Graveyard Stew
3/4 cup milk, heated but not boiled
Sugar to taste
Place toast in a bowl, sprinkle with sugar and pour warmed milk over toast.
As I recall, our graveyard stew was never so fancy as to have any sugar in it! But it was quite a corroboration of the fact that others knew about the name, and that, basically, it was just fancy bread and milk.
5 comments:
Yummm! Now I wonder why this delicatble dish was thusly named.
yuk
I am so intrigued with the fact that this was/is a real recipe. I always thought it was a desperation meal, when there was nothing else to eat but milk and bread and making Graveyard Stew was an attempt at making it more palatable. Steve and Judy have often given me grief over the fact that I really liked asparagus. While that is true (and still is to this day, so it wasn't just so Mother would think I was good), I just really, really had a hard time with this one. However, my kids loved cold milk poured over broken up homemade bread. (And that definitely was a desperation meal.) I couldn't stand that one either.
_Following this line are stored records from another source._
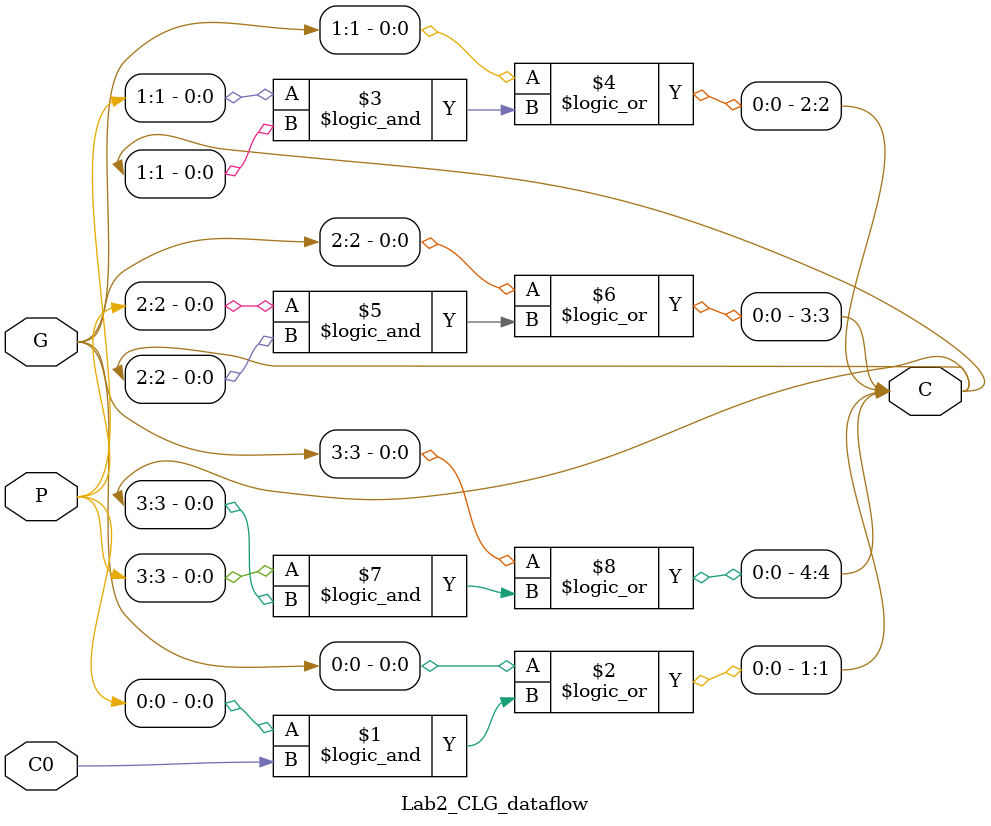
<source format=v>
module Lab2_CLG_dataflow (C ,P, G,  C0);

	input [3:0] P,G;
	input C0;
	output[4:1]C;

	assign C[1]=G[0]||(P[0]&&C0);
	assign C[2]=G[1]||(P[1]&&C[1]);
	assign C[3]=G[2]||(P[2]&&C[2]);
	assign C[4]=G[3]||(P[3]&&C[3]);




endmodule

</source>
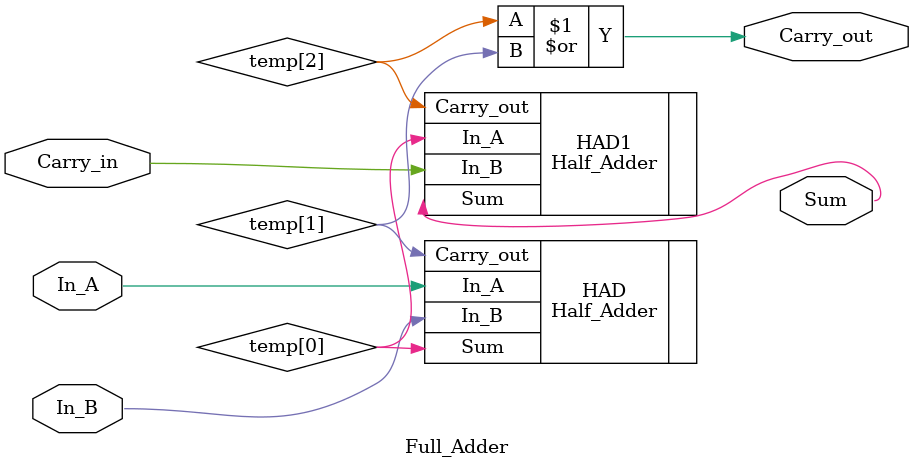
<source format=v>
`timescale 1ns / 1ps

module Full_Adder(
    In_A, In_B, Carry_in, Sum, Carry_out
    );
    input In_A, In_B, Carry_in;
    output Sum, Carry_out;
    wire temp[0:2];
	// implement full adder circuit, your code starts from here.
	// use half adder in this module, fulfill I/O ports connection.
    Half_Adder HAD (.In_A(In_A),.In_B(In_B),.Sum(temp[0]),.Carry_out(temp[1]));
    Half_Adder HAD1 (.In_A(temp[0]),.In_B(Carry_in),.Sum(Sum),.Carry_out(temp[2]));
    or(Carry_out,temp[2],temp[1]);
    
    
endmodule

</source>
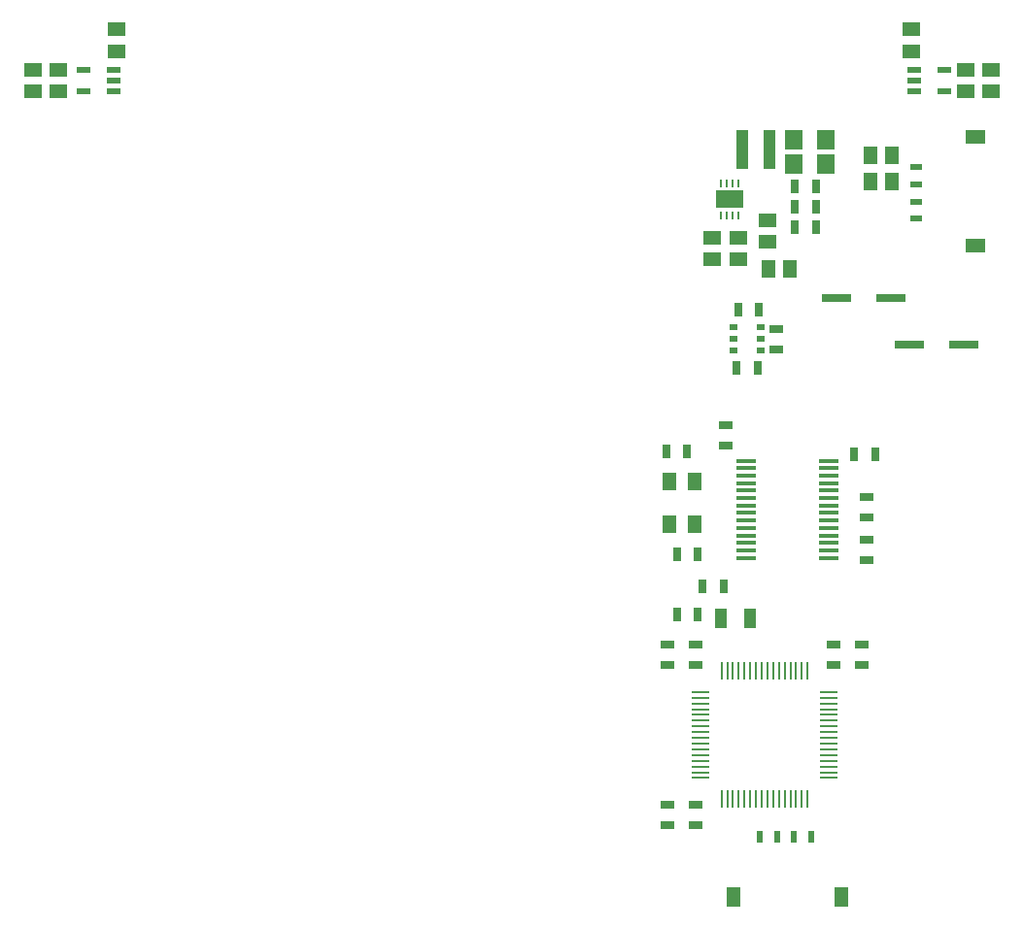
<source format=gtp>
G75*
%MOIN*%
%OFA0B0*%
%FSLAX25Y25*%
%IPPOS*%
%LPD*%
%AMOC8*
5,1,8,0,0,1.08239X$1,22.5*
%
%ADD10R,0.06102X0.00984*%
%ADD11R,0.00984X0.06102*%
%ADD12R,0.06890X0.01575*%
%ADD13R,0.03937X0.07087*%
%ADD14R,0.04724X0.03150*%
%ADD15R,0.03150X0.04724*%
%ADD16R,0.04921X0.06299*%
%ADD17R,0.00984X0.03937*%
%ADD18R,0.03937X0.00984*%
%ADD19R,0.04724X0.02362*%
%ADD20R,0.05906X0.05118*%
%ADD21R,0.02362X0.03937*%
%ADD22R,0.04921X0.07087*%
%ADD23R,0.03937X0.02362*%
%ADD24R,0.07087X0.04921*%
%ADD25R,0.05118X0.05906*%
%ADD26R,0.09370X0.06496*%
%ADD27R,0.00984X0.02756*%
%ADD28R,0.03858X0.13386*%
%ADD29R,0.06299X0.07087*%
%ADD30R,0.02756X0.02000*%
%ADD31R,0.10236X0.03150*%
D10*
X0242118Y0062402D03*
X0242118Y0064370D03*
X0242118Y0066339D03*
X0242118Y0068307D03*
X0242118Y0070276D03*
X0242118Y0072244D03*
X0242118Y0074213D03*
X0242118Y0076181D03*
X0242118Y0078150D03*
X0242118Y0080118D03*
X0242118Y0082087D03*
X0242118Y0084055D03*
X0242118Y0086024D03*
X0242118Y0087992D03*
X0242118Y0089961D03*
X0242118Y0091929D03*
X0286213Y0091929D03*
X0286213Y0089961D03*
X0286213Y0087992D03*
X0286213Y0086024D03*
X0286213Y0084055D03*
X0286213Y0082087D03*
X0286213Y0080118D03*
X0286213Y0078150D03*
X0286213Y0076181D03*
X0286213Y0074213D03*
X0286213Y0072244D03*
X0286213Y0070276D03*
X0286213Y0068307D03*
X0286213Y0066339D03*
X0286213Y0064370D03*
X0286213Y0062402D03*
D11*
X0278929Y0055118D03*
X0276961Y0055118D03*
X0274992Y0055118D03*
X0273024Y0055118D03*
X0271055Y0055118D03*
X0269087Y0055118D03*
X0267118Y0055118D03*
X0265150Y0055118D03*
X0263181Y0055118D03*
X0261213Y0055118D03*
X0259244Y0055118D03*
X0257276Y0055118D03*
X0255307Y0055118D03*
X0253339Y0055118D03*
X0251370Y0055118D03*
X0249402Y0055118D03*
X0249402Y0099213D03*
X0251370Y0099213D03*
X0253339Y0099213D03*
X0255307Y0099213D03*
X0257276Y0099213D03*
X0259244Y0099213D03*
X0261213Y0099213D03*
X0263181Y0099213D03*
X0265150Y0099213D03*
X0267118Y0099213D03*
X0269087Y0099213D03*
X0271055Y0099213D03*
X0273024Y0099213D03*
X0274992Y0099213D03*
X0276961Y0099213D03*
X0278929Y0099213D03*
D12*
X0286213Y0138031D03*
X0286213Y0140591D03*
X0286213Y0143150D03*
X0286213Y0145709D03*
X0286213Y0148268D03*
X0286213Y0150827D03*
X0286213Y0153386D03*
X0286213Y0155945D03*
X0286213Y0158504D03*
X0286213Y0161063D03*
X0286213Y0163622D03*
X0286213Y0166181D03*
X0286213Y0168740D03*
X0286213Y0171299D03*
X0257866Y0171299D03*
X0257866Y0168740D03*
X0257866Y0166181D03*
X0257866Y0163622D03*
X0257866Y0161063D03*
X0257866Y0158504D03*
X0257866Y0155945D03*
X0257866Y0153386D03*
X0257866Y0150827D03*
X0257866Y0148268D03*
X0257866Y0145709D03*
X0257866Y0143150D03*
X0257866Y0140591D03*
X0257866Y0138031D03*
D13*
X0259087Y0117165D03*
X0249244Y0117165D03*
D14*
X0230701Y0046142D03*
X0230701Y0053228D03*
X0240543Y0053228D03*
X0240543Y0046142D03*
X0240543Y0101102D03*
X0240543Y0108189D03*
X0230701Y0108189D03*
X0230701Y0101102D03*
X0287787Y0101102D03*
X0287787Y0108189D03*
X0297630Y0108189D03*
X0297630Y0101102D03*
X0299106Y0137185D03*
X0299106Y0144272D03*
X0299106Y0151791D03*
X0299106Y0158878D03*
X0250878Y0176398D03*
X0250878Y0183484D03*
X0268165Y0209622D03*
X0268165Y0216709D03*
D15*
X0262209Y0223165D03*
X0255122Y0223165D03*
X0254622Y0203165D03*
X0261709Y0203165D03*
X0237610Y0174606D03*
X0230524Y0174606D03*
X0234126Y0139173D03*
X0241213Y0139173D03*
X0242984Y0128346D03*
X0250071Y0128346D03*
X0241213Y0118504D03*
X0234126Y0118504D03*
X0294992Y0173622D03*
X0302079Y0173622D03*
X0281709Y0251665D03*
X0281709Y0258665D03*
X0281709Y0265665D03*
X0274622Y0265665D03*
X0274622Y0258665D03*
X0274622Y0251665D03*
D16*
X0240031Y0164094D03*
X0231370Y0164094D03*
X0231370Y0149528D03*
X0240031Y0149528D03*
D17*
X0294283Y0173622D03*
D18*
X0299106Y0151476D03*
X0250878Y0176083D03*
X0230770Y0100410D03*
X0230570Y0053691D03*
X0297635Y0100332D03*
D19*
X0315350Y0298175D03*
X0315350Y0301915D03*
X0315350Y0305656D03*
X0325980Y0305656D03*
X0325980Y0298175D03*
X0040980Y0298175D03*
X0040980Y0301915D03*
X0040980Y0305656D03*
X0030350Y0305656D03*
X0030350Y0298175D03*
D20*
X0021915Y0298175D03*
X0021915Y0305656D03*
X0013165Y0305656D03*
X0013165Y0298175D03*
X0041915Y0311925D03*
X0041915Y0319406D03*
X0246165Y0247906D03*
X0246165Y0240425D03*
X0255165Y0240425D03*
X0255165Y0247906D03*
X0265165Y0246425D03*
X0265165Y0253906D03*
X0314415Y0311925D03*
X0314415Y0319406D03*
X0333165Y0305656D03*
X0333165Y0298175D03*
X0341915Y0298175D03*
X0341915Y0305656D03*
D21*
X0280165Y0042165D03*
X0274260Y0042165D03*
X0268354Y0042165D03*
X0262449Y0042165D03*
D22*
X0253374Y0021693D03*
X0290421Y0021693D03*
D23*
X0316165Y0254449D03*
X0316165Y0260354D03*
X0316165Y0266260D03*
X0316165Y0272165D03*
D24*
X0336638Y0282421D03*
X0336638Y0245374D03*
D25*
X0307906Y0267165D03*
X0300425Y0267165D03*
X0300425Y0276165D03*
X0307906Y0276165D03*
X0272906Y0237165D03*
X0265425Y0237165D03*
D26*
X0252165Y0261165D03*
D27*
X0251181Y0266677D03*
X0249213Y0266677D03*
X0253150Y0266677D03*
X0255118Y0266677D03*
X0255118Y0255654D03*
X0253150Y0255654D03*
X0251181Y0255654D03*
X0249213Y0255654D03*
D28*
X0256500Y0278165D03*
X0265831Y0278165D03*
D29*
X0274154Y0281665D03*
X0274154Y0273165D03*
X0285177Y0273165D03*
X0285177Y0281665D03*
D30*
X0262740Y0217102D03*
X0262740Y0213165D03*
X0262740Y0209228D03*
X0253591Y0209228D03*
X0253591Y0213165D03*
X0253591Y0217102D03*
D31*
X0288717Y0227165D03*
X0307614Y0227165D03*
X0313717Y0211165D03*
X0332614Y0211165D03*
M02*

</source>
PS Where do you suppose the name for this came from?
Maybe it's what you eat when you are in a total decline? Another recipe in the book that I read to Ann over the phone should be shared with all of you. It suggested that as a bedtime snack, one should butter a piece of toast, and slice a sweet or red onion on it. It is possible that one's bed partner might object if he/she didn't partake of the same "treat".